# Hey, When's the Last Time You Saw What's His Face??



## Michael Morris (Jul 8, 2004)

The server knows - Look closely under everyone's avatar pic


----------



## Hand of Evil (Jul 8, 2004)

mmmmmmm, interesting.


----------



## Ankh-Morpork Guard (Jul 8, 2004)

Oooh, I like it!


----------



## Brother Shatterstone (Jul 8, 2004)

Spoony Bard said:
			
		

> The server knows - Look closely under everyone's avatar pic



Awesome.   You are right; you do need to look very closely to find it.   I still recommend my staff forum suggestion.


----------



## Ankh-Morpork Guard (Jul 8, 2004)

Waaay too many smilies right there


----------



## Brother Shatterstone (Jul 8, 2004)

Ankh-Morpork Guard said:
			
		

> Waaay too many smilies right there



Sorry, the workday is almost over...  (Smile left out on purpose)


in fact, I'm gone....


----------



## Ankh-Morpork Guard (Jul 8, 2004)

Brother Shatterstone said:
			
		

> Sorry, the workday is almost over...  (Smile left out on purpose)
> 
> 
> in fact, I'm gone....



 Awww...the double post is gone. That was what made it so much...there's goes my fun. Bah.


----------



## Brother Shatterstone (Jul 9, 2004)

Ankh-Morpork Guard said:
			
		

> Awww...the double post is gone. That was what made it so much...there's goes my fun. Bah.



Yeah mod privileges has its advantages…  I can’t do much of anything in this forum but I can soft delete my own posts.  It’s still there but few of the board members can really see it. 

If you miss it I can restore it for you...


----------



## Knightfall (Jul 10, 2004)

That's such a great idea!

Wish I'd thought of it.


----------



## Seonaid (Jul 11, 2004)

Big Brother, much? Though it's kind of nice, in that stalker sort of way.

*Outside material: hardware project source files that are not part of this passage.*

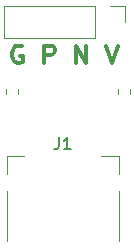
<source format=gto>
G04 #@! TF.GenerationSoftware,KiCad,Pcbnew,5.0-dev-unknown-3a73e77~62~ubuntu17.10.1*
G04 #@! TF.CreationDate,2018-02-27T23:18:37-07:00*
G04 #@! TF.ProjectId,CH340G-TYPE-C,4348333430472D545950452D432E6B69,rev?*
G04 #@! TF.SameCoordinates,Original*
G04 #@! TF.FileFunction,Legend,Top*
G04 #@! TF.FilePolarity,Positive*
%FSLAX46Y46*%
G04 Gerber Fmt 4.6, Leading zero omitted, Abs format (unit mm)*
G04 Created by KiCad (PCBNEW 5.0-dev-unknown-3a73e77~62~ubuntu17.10.1) date Tue Feb 27 23:18:37 2018*
%MOMM*%
%LPD*%
G01*
G04 APERTURE LIST*
%ADD10C,0.300000*%
%ADD11C,0.120000*%
%ADD12C,0.150000*%
G04 APERTURE END LIST*
D10*
X143000000Y-80678571D02*
X143500000Y-82178571D01*
X144000000Y-80678571D01*
X140464284Y-82178571D02*
X140464284Y-80678571D01*
X141321427Y-82178571D01*
X141321427Y-80678571D01*
X137785713Y-82178571D02*
X137785713Y-80678571D01*
X138357142Y-80678571D01*
X138499999Y-80750000D01*
X138571428Y-80821428D01*
X138642856Y-80964285D01*
X138642856Y-81178571D01*
X138571428Y-81321428D01*
X138499999Y-81392857D01*
X138357142Y-81464285D01*
X137785713Y-81464285D01*
X135892857Y-80750000D02*
X135750000Y-80678571D01*
X135535714Y-80678571D01*
X135321428Y-80750000D01*
X135178571Y-80892857D01*
X135107142Y-81035714D01*
X135035714Y-81321428D01*
X135035714Y-81535714D01*
X135107142Y-81821428D01*
X135178571Y-81964285D01*
X135321428Y-82107142D01*
X135535714Y-82178571D01*
X135678571Y-82178571D01*
X135892857Y-82107142D01*
X135964285Y-82035714D01*
X135964285Y-81535714D01*
X135678571Y-81535714D01*
D11*
X142582143Y-89997500D02*
X144082143Y-89997500D01*
X144082143Y-89997500D02*
X144082143Y-91517500D01*
X134582143Y-93017500D02*
X134582143Y-97257500D01*
X134582143Y-89997500D02*
X136082143Y-89997500D01*
X144082143Y-93017500D02*
X144082143Y-97257500D01*
X134582143Y-89997500D02*
X134582143Y-91517500D01*
X134350000Y-77370000D02*
X134350000Y-80030000D01*
X142030000Y-77370000D02*
X134350000Y-77370000D01*
X142030000Y-80030000D02*
X134350000Y-80030000D01*
X142030000Y-77370000D02*
X142030000Y-80030000D01*
X143300000Y-77370000D02*
X144630000Y-77370000D01*
X144630000Y-77370000D02*
X144630000Y-78700000D01*
X143990000Y-84757500D02*
X143990000Y-84317500D01*
X145010000Y-84757500D02*
X145010000Y-84317500D01*
X134490000Y-84317500D02*
X134490000Y-84757500D01*
X135510000Y-84317500D02*
X135510000Y-84757500D01*
D12*
X138998809Y-88459880D02*
X138998809Y-89174166D01*
X138951190Y-89317023D01*
X138855952Y-89412261D01*
X138713095Y-89459880D01*
X138617857Y-89459880D01*
X139998809Y-89459880D02*
X139427381Y-89459880D01*
X139713095Y-89459880D02*
X139713095Y-88459880D01*
X139617857Y-88602738D01*
X139522619Y-88697976D01*
X139427381Y-88745595D01*
M02*

</source>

Edit: Is there any way to turn it off individually?


----------



## BOZ (Jul 11, 2004)

good deal.


----------



## Michael Morris (Jul 11, 2004)

Seonaid said:
			
		

> Big Brother, much? Though it's kind of nice, in that stalker sort of way.
> 
> Edit: Is there any way to turn it off individually?




Nope.

Edit: But I'll find a way.  I've noted that this bypasses the invisibility function. I'm going to try a template mod that will tie this to the invisibility. If it works the Last seen field won't show if you've chosen to be "invisible" (Mods able to see "invisible" posters will still be able to see you're last time online though).


----------



## pogre (Jul 12, 2004)

I don't like it - it constantly reminds me of how much time I spend here


----------



## DaveStebbins (Jul 13, 2004)

pogre said:
			
		

> I don't like it - it constantly reminds me of how much time I spend here



Well I *DO* like it. It reminds me that I'm not the only one spending this much time here.


----------



## BOZ (Jul 15, 2004)

hey, could i have a glowy screen name when i'm in the CC forums?


----------